■ **Task requirements**
Please repeat, exactly as written, the line containing "(sketchpadsonfab false)" and every line after it through the end of the records below.
***** Records provided *****
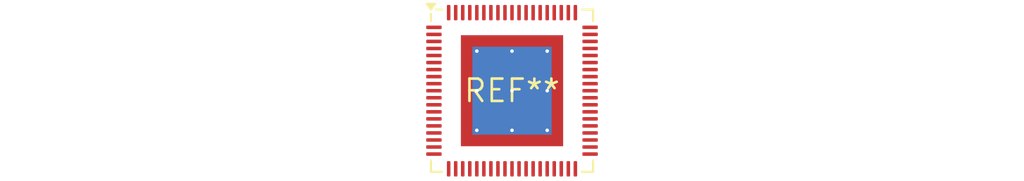
<source format=kicad_pcb>
(kicad_pcb (version 20240108) (generator pcbnew)

  (general
    (thickness 1.6)
  )

  (paper "A4")
  (layers
    (0 "F.Cu" signal)
    (31 "B.Cu" signal)
    (32 "B.Adhes" user "B.Adhesive")
    (33 "F.Adhes" user "F.Adhesive")
    (34 "B.Paste" user)
    (35 "F.Paste" user)
    (36 "B.SilkS" user "B.Silkscreen")
    (37 "F.SilkS" user "F.Silkscreen")
    (38 "B.Mask" user)
    (39 "F.Mask" user)
    (40 "Dwgs.User" user "User.Drawings")
    (41 "Cmts.User" user "User.Comments")
    (42 "Eco1.User" user "User.Eco1")
    (43 "Eco2.User" user "User.Eco2")
    (44 "Edge.Cuts" user)
    (45 "Margin" user)
    (46 "B.CrtYd" user "B.Courtyard")
    (47 "F.CrtYd" user "F.Courtyard")
    (48 "B.Fab" user)
    (49 "F.Fab" user)
    (50 "User.1" user)
    (51 "User.2" user)
    (52 "User.3" user)
    (53 "User.4" user)
    (54 "User.5" user)
    (55 "User.6" user)
    (56 "User.7" user)
    (57 "User.8" user)
    (58 "User.9" user)
  )

  (setup
    (pad_to_mask_clearance 0)
    (pcbplotparams
      (layerselection 0x00010fc_ffffffff)
      (plot_on_all_layers_selection 0x0000000_00000000)
      (disableapertmacros false)
      (usegerberextensions false)
      (usegerberattributes false)
      (usegerberadvancedattributes false)
      (creategerberjobfile false)
      (dashed_line_dash_ratio 12.000000)
      (dashed_line_gap_ratio 3.000000)
      (svgprecision 4)
      (plotframeref false)
      (viasonmask false)
      (mode 1)
      (useauxorigin false)
      (hpglpennumber 1)
      (hpglpenspeed 20)
      (hpglpendiameter 15.000000)
      (dxfpolygonmode false)
      (dxfimperialunits false)
      (dxfusepcbnewfont false)
      (psnegative false)
      (psa4output false)
      (plotreference false)
      (plotvalue false)
      (plotinvisibletext false)
      (sketchpadsonfab false)
      (subtractmaskfromsilk false)
      (outputformat 1)
      (mirror false)
      (drillshape 1)
      (scaleselection 1)
      (outputdirectory "")
    )
  )

  (net 0 "")

  (footprint "QFN-76-1EP_9x9mm_P0.4mm_EP5.81x6.31mm_ThermalVias" (layer "F.Cu") (at 0 0))

)

</source>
*****
■ **Response to this exercise**
      (sketchpadsonfab false)
      (subtractmaskfromsilk false)
      (outputformat 1)
      (mirror false)
      (drillshape 1)
      (scaleselection 1)
      (outputdirectory "")
    )
  )

  (net 0 "")

  (footprint "QFN-76-1EP_9x9mm_P0.4mm_EP5.81x6.31mm_ThermalVias" (layer "F.Cu") (at 0 0))

)

</source>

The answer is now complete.